/dsp_class

This contains code and relevant schematics from my Applied Digital Signal Processing class, where we developed various digital filters on the NXP FRDM K22F development board.

Primary LanguageC

#dsp_class

Summary

This repo is meant to hold any of the C and MATLAB programming I did over the course of my Applied Digital Signal Processing class (ECE444) here at North Dakota State University taught by Dr. Roger Green. There are also some KiCAD files for a little audio amplifier board I made for the last assignment of the class, which involved making an equalizer FIR filter for some audio processing. Even though this class at times felt like climbing Mount Everest in the depths of winter naked, it is easily one of my favorite classes of all time. The challenge was great, I learned a lot, and some serious black magic was witnessed!

What Types of Problems Were Encounted In These Classes

We used the FRDM K22F development board from NXP to implement what we learned in lecture onto a DSP. We demonstrated to ourselves digital Fourier Series, DFTs, and slowly worked our way to making the highest order IIR and FIR filters we could. Along the way, we also had to come up with efficient programming to ensure we wasted as little time as we could.

Structure of This Repo and How To Navigate Through

There are a lot of MATLAB function files spread all throughout, along with image files and pdfs. This makes the repo as it stands as of 10/30/2021 pretty messy. I do not have time to organize it at the moment, but plan to get to it as soon as I can. For now, the best way to browse through the repo is to go through my assignments. The folders have a title to indicate what the assignment was primarily about, at least as far as a lab was concerned.

Note, for the most part, after getting the development environment set up, all we really worked on was whatever went into the timer interrupt ISR. Within the interrupt, we would sample from the ADC, then do some processing, then output the result onto the DAC. We did not care to do much anything else, so we violated a lot of the general rules for interrupt routines, and at run-time, the board spent 80-90% of its time in the ISR... Part of the reason for this was we wanted to get the highest order filters we could, and with filter order, the needed computations grew! For the final assignment, where we made an FIR filter to produce an equalizer for audio processing, we even utilized fixed-point arithmetic. I myself was able to get my filter to an order of 600, which was awesome! However, I scaled it down to an order of 50 I believe, as it was more than sufficient to meet my needs.
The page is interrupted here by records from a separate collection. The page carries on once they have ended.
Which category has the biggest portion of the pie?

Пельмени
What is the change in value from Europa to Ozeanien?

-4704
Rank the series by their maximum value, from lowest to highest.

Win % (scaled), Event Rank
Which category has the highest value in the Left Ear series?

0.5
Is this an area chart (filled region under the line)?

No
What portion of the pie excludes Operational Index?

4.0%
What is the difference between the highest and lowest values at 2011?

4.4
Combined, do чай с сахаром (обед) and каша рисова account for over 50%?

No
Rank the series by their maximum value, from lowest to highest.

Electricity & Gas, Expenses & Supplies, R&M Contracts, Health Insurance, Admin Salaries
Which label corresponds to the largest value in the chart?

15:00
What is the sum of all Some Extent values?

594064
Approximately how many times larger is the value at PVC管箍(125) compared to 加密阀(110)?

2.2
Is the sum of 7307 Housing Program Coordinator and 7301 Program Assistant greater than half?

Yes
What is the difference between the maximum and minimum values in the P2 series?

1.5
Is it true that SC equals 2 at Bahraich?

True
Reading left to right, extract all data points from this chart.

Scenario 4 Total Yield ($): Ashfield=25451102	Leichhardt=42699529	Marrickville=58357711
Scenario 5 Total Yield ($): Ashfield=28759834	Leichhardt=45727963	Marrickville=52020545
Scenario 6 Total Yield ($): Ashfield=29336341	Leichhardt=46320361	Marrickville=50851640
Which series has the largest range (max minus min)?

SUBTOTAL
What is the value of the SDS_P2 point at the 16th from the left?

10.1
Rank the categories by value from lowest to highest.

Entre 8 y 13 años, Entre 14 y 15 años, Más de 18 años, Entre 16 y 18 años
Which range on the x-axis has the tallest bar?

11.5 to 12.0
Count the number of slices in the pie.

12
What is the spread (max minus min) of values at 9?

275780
Finally, for the IIR and FIR filter code, 70% of the work was done in MATLAB. The reason being was we had to come up with code to generate the coefficients needed for whatever filter we were designing, and the scripts had to be generic enough that we could change specifications (like pass-band and stop-band requirements) and not have to re-write the entire scripts. The deliverable from the code was a header file (something like "coeff.h") that would be included within main.c for each assignment uVision project.